À la table du souper de la Vigile, une petite paille est placée sous la nappe, rappelant la crèche de Bethléem. Il est également de tradition de laisser une place pour l'invité inattendu. C'est très slave : un accueil amical pour le visiteur, qui est toujours invité à s'asseoir à la table commune. Après le dîner, toute la famille se réunit autour du sapin de Noël, où les cadeaux sont dispersés sous ses branches. Un membre de la famille, généralement déguisé en saint Nicolas, est chargé de les distribuer, en récitant des poèmes ou des blagues faisant allusion à la personne honorée. À la fin, des chants de Noël sont interprétés, kolendaLes chansons sont d'anciens chants de Noël, riches en contenu théologique, qui sont également chantés dans les églises. Dans certains kolenda raconte comment, en cette nuit de Noël spéciale, les animaux parlent avec une voix humaine et comprennent notre vocabulaire. Il s'agit peut-être d'une interprétation des paroles du prophète Isaïe (1,3) : Le bœuf connaît son maître, et l'âne connaît la crèche de son maître ; Israël ne me connaît pas, mon peuple ne me comprend pas..
La masse du coq, qui est appelée en Pologne PasterskaLa messe des bergers est toujours célébrée à minuit. De nombreuses familles affluent dans les églises, les églises sont matériellement surchargées et les rues des villes et des campagnes sont pleines de voitures et de lumières qui vont et viennent.
L'Eucharistie est le point culminant de la célébration de la Vigile.
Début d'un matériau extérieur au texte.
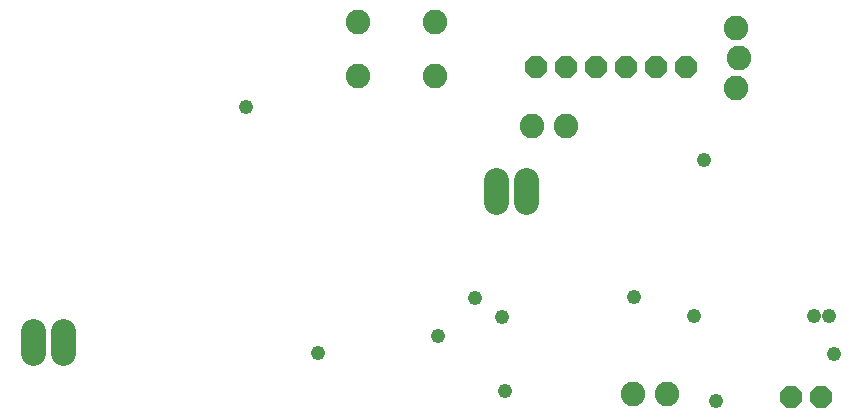
<source format=gbs>
G75*
%MOIN*%
%OFA0B0*%
%FSLAX25Y25*%
%IPPOS*%
%LPD*%
%AMOC8*
5,1,8,0,0,1.08239X$1,22.5*
%
%ADD10C,0.08200*%
%ADD11C,0.08200*%
%ADD12OC8,0.07400*%
%ADD13C,0.04800*%
D10*
X0023075Y0037643D02*
X0023075Y0045043D01*
X0033075Y0045043D02*
X0033075Y0037643D01*
X0177484Y0087957D02*
X0177484Y0095357D01*
X0187484Y0095357D02*
X0187484Y0087957D01*
D11*
X0189383Y0113311D03*
X0200783Y0113311D03*
X0157213Y0130002D03*
X0131613Y0130002D03*
X0131613Y0147802D03*
X0157213Y0147802D03*
X0257614Y0145831D03*
X0258614Y0135831D03*
X0257614Y0125831D03*
X0234562Y0023823D03*
X0223162Y0023823D03*
D12*
X0275791Y0022917D03*
X0285791Y0022917D03*
X0240791Y0132917D03*
X0230791Y0132917D03*
X0220791Y0132917D03*
X0210791Y0132917D03*
X0200791Y0132917D03*
X0190791Y0132917D03*
D13*
X0246776Y0101894D03*
X0223524Y0056417D03*
X0243524Y0049917D03*
X0283524Y0049917D03*
X0288524Y0049917D03*
X0290024Y0037417D03*
X0250713Y0021579D03*
X0180524Y0024917D03*
X0158024Y0043417D03*
X0179453Y0049531D03*
X0170524Y0055917D03*
X0118035Y0037720D03*
X0094020Y0119610D03*
M02*

</source>
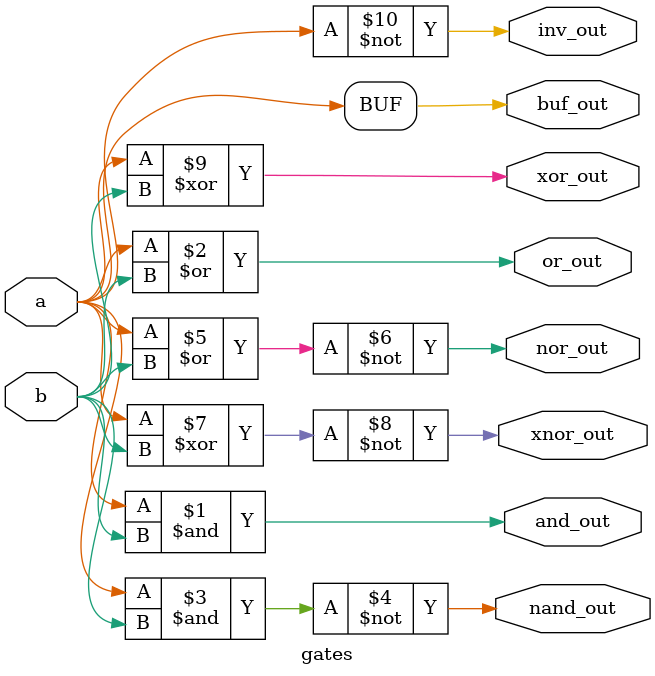
<source format=v>
`timescale 1ns / 1ps


module gates(
    input a,
    input b,
    output and_out,buf_out,nand_out,or_out,nor_out,inv_out,xor_out,xnor_out
    );
    buf(buf_out,a);
    and(and_out,a,b);
    or(or_out,a,b);
    nand(nand_out,a,b);
    nor(nor_out,a,b);
    xnor(xnor_out,a,b);
    xor(xor_out,a,b);
    not(inv_out,a);
    
    
endmodule

</source>
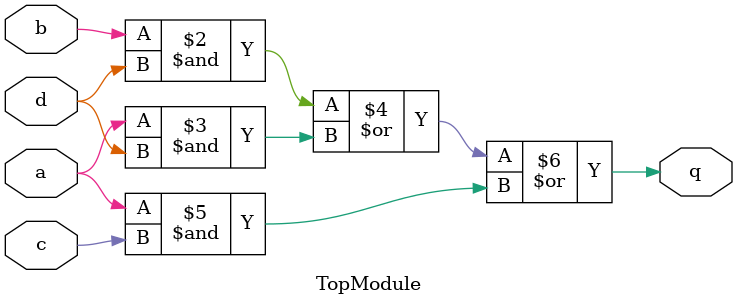
<source format=sv>
module TopModule(
    input logic a,
    input logic b,
    input logic c,
    input logic d,
    output logic q
);

    // Combinational logic for output q
    always @(*) begin
        q = (b & d) | (a & d) | (a & c);
    end

endmodule
</source>
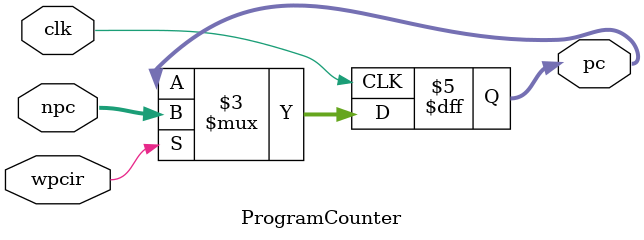
<source format=v>
`timescale 1ns / 1ps


module ProgramCounter(
    input clk,
    input [31:0] npc,
    input wire wpcir,              // Write enable (used for stalls)
    output reg [31:0] pc
);
    initial begin
        pc = 32'd0;
    end

    always @(posedge clk) begin
        if (wpcir)
            pc <= npc;
    end
endmodule
</source>
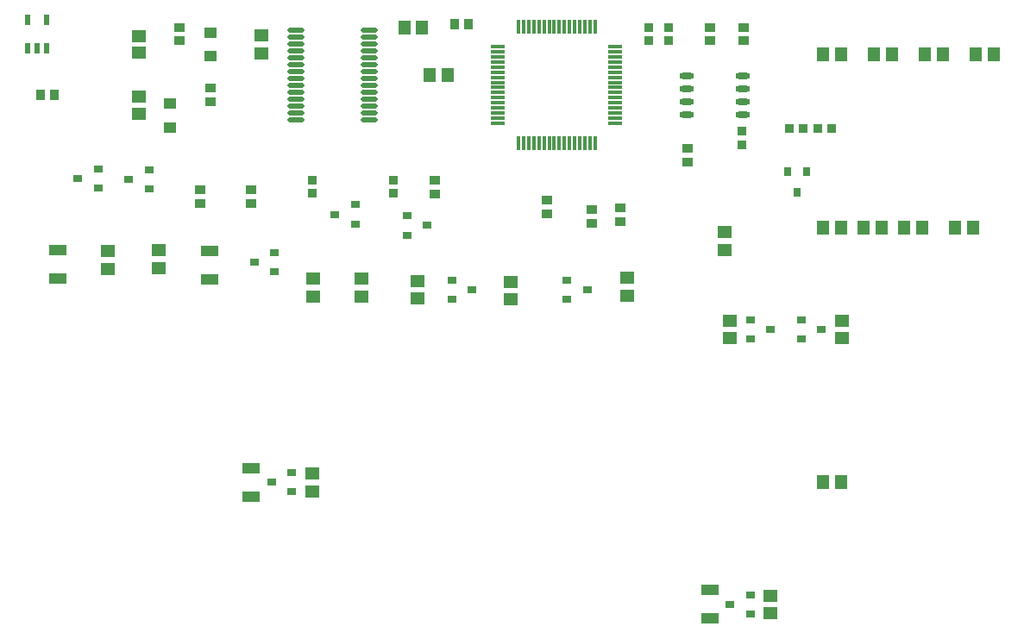
<source format=gbr>
%TF.GenerationSoftware,Altium Limited,Altium Designer,18.1.9 (240)*%
G04 Layer_Color=128*
%FSLAX26Y26*%
%MOIN*%
%TF.FileFunction,Paste,Bot*%
%TF.Part,Single*%
G01*
G75*
%TA.AperFunction,SMDPad,CuDef*%
%ADD15R,0.053150X0.045276*%
%ADD19R,0.045276X0.053150*%
%ADD21R,0.031496X0.035433*%
%ADD22R,0.070866X0.039370*%
%ADD41R,0.035433X0.031496*%
%ADD42O,0.057087X0.023622*%
%ADD43R,0.055118X0.051181*%
%ADD44R,0.039370X0.035433*%
%ADD45R,0.037402X0.033465*%
%ADD46R,0.051181X0.043307*%
%ADD47R,0.035433X0.039370*%
%ADD48O,0.064961X0.019685*%
%ADD49R,0.023622X0.039370*%
%ADD50R,0.053150X0.011811*%
%ADD51R,0.011811X0.053150*%
%ADD52R,0.033465X0.037402*%
D15*
X944882Y1727362D02*
D03*
Y1658465D02*
D03*
X3206245Y1203740D02*
D03*
Y1134842D02*
D03*
X1417323Y1963583D02*
D03*
Y1894685D02*
D03*
X3661417Y792323D02*
D03*
Y861221D02*
D03*
X1803150Y954724D02*
D03*
Y1023622D02*
D03*
X2019685Y945866D02*
D03*
Y1014764D02*
D03*
X3228347Y792323D02*
D03*
Y861221D02*
D03*
X3385827Y-270669D02*
D03*
Y-201772D02*
D03*
X2830709Y957677D02*
D03*
Y1026575D02*
D03*
X2381890Y941929D02*
D03*
Y1010827D02*
D03*
X822835Y1060039D02*
D03*
Y1128937D02*
D03*
X1019685Y1132874D02*
D03*
Y1063976D02*
D03*
X1618110Y953740D02*
D03*
Y1022638D02*
D03*
X1614173Y201772D02*
D03*
Y270669D02*
D03*
D19*
X2136811Y1811024D02*
D03*
X2067913D02*
D03*
X3971457Y1220472D02*
D03*
X3902559D02*
D03*
X3587598Y1889764D02*
D03*
X3656496D02*
D03*
X1969488Y1992126D02*
D03*
X2038386D02*
D03*
X3587599Y236220D02*
D03*
X3656496D02*
D03*
X3813976Y1220472D02*
D03*
X3745079D02*
D03*
X3587599D02*
D03*
X3656496D02*
D03*
X4050197Y1889764D02*
D03*
X3981299D02*
D03*
X4247047D02*
D03*
X4178150D02*
D03*
X4099409Y1220472D02*
D03*
X4168307D02*
D03*
X3853347Y1889764D02*
D03*
X3784449D02*
D03*
D21*
X3488189Y1358268D02*
D03*
X3525590Y1437008D02*
D03*
X3450787D02*
D03*
D22*
X3149606Y-291339D02*
D03*
Y-181102D02*
D03*
X1377953Y181102D02*
D03*
Y291339D02*
D03*
X629921Y1023622D02*
D03*
Y1133858D02*
D03*
X1216535Y1019685D02*
D03*
Y1129921D02*
D03*
D41*
X905512Y1407480D02*
D03*
X984252Y1370079D02*
D03*
Y1444882D02*
D03*
X2059055Y1228740D02*
D03*
X1980315Y1266142D02*
D03*
Y1191339D02*
D03*
X3307087Y-198819D02*
D03*
Y-273622D02*
D03*
X3228347Y-236220D02*
D03*
X1779528Y1309055D02*
D03*
Y1234252D02*
D03*
X1700787Y1271653D02*
D03*
X3307087Y789370D02*
D03*
Y864173D02*
D03*
X3385827Y826772D02*
D03*
X1535433Y273622D02*
D03*
Y198819D02*
D03*
X1456693Y236220D02*
D03*
X1468504Y1124016D02*
D03*
Y1049213D02*
D03*
X1389764Y1086614D02*
D03*
X3503937Y789370D02*
D03*
Y864173D02*
D03*
X3582677Y826772D02*
D03*
X787402Y1446850D02*
D03*
Y1372047D02*
D03*
X708661Y1409449D02*
D03*
X2598425Y942913D02*
D03*
Y1017716D02*
D03*
X2677165Y980315D02*
D03*
X2152913Y942913D02*
D03*
Y1017716D02*
D03*
X2231654Y980315D02*
D03*
D42*
X3276575Y1806773D02*
D03*
Y1756773D02*
D03*
Y1706773D02*
D03*
Y1656773D02*
D03*
X3062008Y1806773D02*
D03*
Y1756773D02*
D03*
Y1706773D02*
D03*
Y1656773D02*
D03*
D43*
X944882Y1960630D02*
D03*
Y1897638D02*
D03*
D44*
X2086614Y1404528D02*
D03*
Y1351378D02*
D03*
X1181102Y1312008D02*
D03*
Y1365158D02*
D03*
X1377953Y1312008D02*
D03*
Y1365158D02*
D03*
X1220472Y1758858D02*
D03*
Y1705709D02*
D03*
X1102362Y1941929D02*
D03*
Y1995079D02*
D03*
X2695147Y1237205D02*
D03*
Y1290354D02*
D03*
X2803150Y1245079D02*
D03*
Y1298228D02*
D03*
X2521417Y1272638D02*
D03*
Y1325787D02*
D03*
X3062992Y1473425D02*
D03*
Y1526575D02*
D03*
X3279528Y1941929D02*
D03*
Y1995079D02*
D03*
X3149606Y1941929D02*
D03*
Y1995079D02*
D03*
D45*
X1614173Y1403543D02*
D03*
Y1352362D02*
D03*
X1929134Y1403543D02*
D03*
Y1352362D02*
D03*
X3275591Y1592520D02*
D03*
Y1541339D02*
D03*
X2913386Y1994094D02*
D03*
Y1942913D02*
D03*
X2992126Y1994094D02*
D03*
Y1942913D02*
D03*
D46*
X1220472Y1883858D02*
D03*
Y1974409D02*
D03*
X1062992Y1698819D02*
D03*
Y1608268D02*
D03*
D47*
X2165709Y2007874D02*
D03*
X2218858D02*
D03*
X617126Y1732284D02*
D03*
X563976D02*
D03*
D48*
X1835630Y1984016D02*
D03*
Y1957401D02*
D03*
Y1930787D02*
D03*
Y1904173D02*
D03*
Y1877559D02*
D03*
Y1850945D02*
D03*
Y1824331D02*
D03*
Y1797716D02*
D03*
Y1771102D02*
D03*
Y1744488D02*
D03*
Y1717874D02*
D03*
Y1691260D02*
D03*
Y1664646D02*
D03*
Y1638031D02*
D03*
X1550197Y1984016D02*
D03*
Y1957401D02*
D03*
Y1930787D02*
D03*
Y1904173D02*
D03*
Y1877559D02*
D03*
Y1850945D02*
D03*
Y1824331D02*
D03*
Y1797716D02*
D03*
Y1771102D02*
D03*
Y1744488D02*
D03*
Y1717874D02*
D03*
Y1691260D02*
D03*
Y1664646D02*
D03*
Y1638031D02*
D03*
D49*
X588583Y1914370D02*
D03*
X551181D02*
D03*
X513780D02*
D03*
Y2022638D02*
D03*
X588583D02*
D03*
D50*
X2785433Y1624016D02*
D03*
Y1643701D02*
D03*
Y1663386D02*
D03*
Y1683071D02*
D03*
Y1702756D02*
D03*
Y1722441D02*
D03*
Y1742126D02*
D03*
Y1761811D02*
D03*
Y1781496D02*
D03*
Y1801181D02*
D03*
Y1820866D02*
D03*
Y1840551D02*
D03*
Y1860236D02*
D03*
Y1879921D02*
D03*
Y1899606D02*
D03*
Y1919291D02*
D03*
X2332677D02*
D03*
Y1899606D02*
D03*
Y1879921D02*
D03*
Y1860236D02*
D03*
Y1840551D02*
D03*
Y1820866D02*
D03*
Y1801181D02*
D03*
Y1781496D02*
D03*
Y1761811D02*
D03*
Y1742126D02*
D03*
Y1722441D02*
D03*
Y1702756D02*
D03*
Y1683071D02*
D03*
Y1663386D02*
D03*
Y1643701D02*
D03*
Y1624016D02*
D03*
D51*
X2706693Y1998031D02*
D03*
X2687008D02*
D03*
X2667323D02*
D03*
X2647638D02*
D03*
X2627953D02*
D03*
X2608268D02*
D03*
X2588583D02*
D03*
X2568898D02*
D03*
X2549213D02*
D03*
X2529528D02*
D03*
X2509843D02*
D03*
X2490157D02*
D03*
X2470472D02*
D03*
X2450787D02*
D03*
X2431102D02*
D03*
X2411417D02*
D03*
Y1545275D02*
D03*
X2431102D02*
D03*
X2450787D02*
D03*
X2470472D02*
D03*
X2490157D02*
D03*
X2509843D02*
D03*
X2529528D02*
D03*
X2549213D02*
D03*
X2568898D02*
D03*
X2588583D02*
D03*
X2608268D02*
D03*
X2627953D02*
D03*
X2647638D02*
D03*
X2667323D02*
D03*
X2687008D02*
D03*
X2706693D02*
D03*
D52*
X3509843Y1602362D02*
D03*
X3458661D02*
D03*
X3620079D02*
D03*
X3568898D02*
D03*
%TF.MD5,67a8056c18ef6fc2872fb33818c49d22*%
M02*

</source>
Avant cela, il y a eu les soi-disant rekolecjeLes exercices spirituels de trois jours, dans toutes les paroisses, avec confession à la fin. Il y a quelques mois, j'ai surpris une conversation à bâtons rompus dans la rue : où vas-tu, Marek ? - Je vais à l'église, à la confession. - Mais comment cela peut-il être, si ce n'est pas Noël ou Pâques ? Le fait est que se rendre au sacrement de pénitence pendant ces deux importantes saisons liturgiques est également une coutume profondément enracinée. La confession fréquente est certainement importante, mais il est encore plus important qu'il y ait au moins la confession peu fréquente de quelques fois par an. Les faits parlent d'eux-mêmes : dans ce pays, on voit encore des files d'attente interminables pour se confesser pendant l'Avent et le Carême. J'en ai moi-même fait l'expérience ces jours-là : le curé de la paroisse où je vis m'a appelé et m'a demandé si je pouvais l'aider à entendre les confessions ces jours-là. Nous étions quatre prêtres à nous consacrer à la confession pendant plusieurs heures au cours de ces trois jours. S'il y a pénitence, il y a un sentiment de péché, il y a un besoin d'un Sauveur, de la venue de Jésus.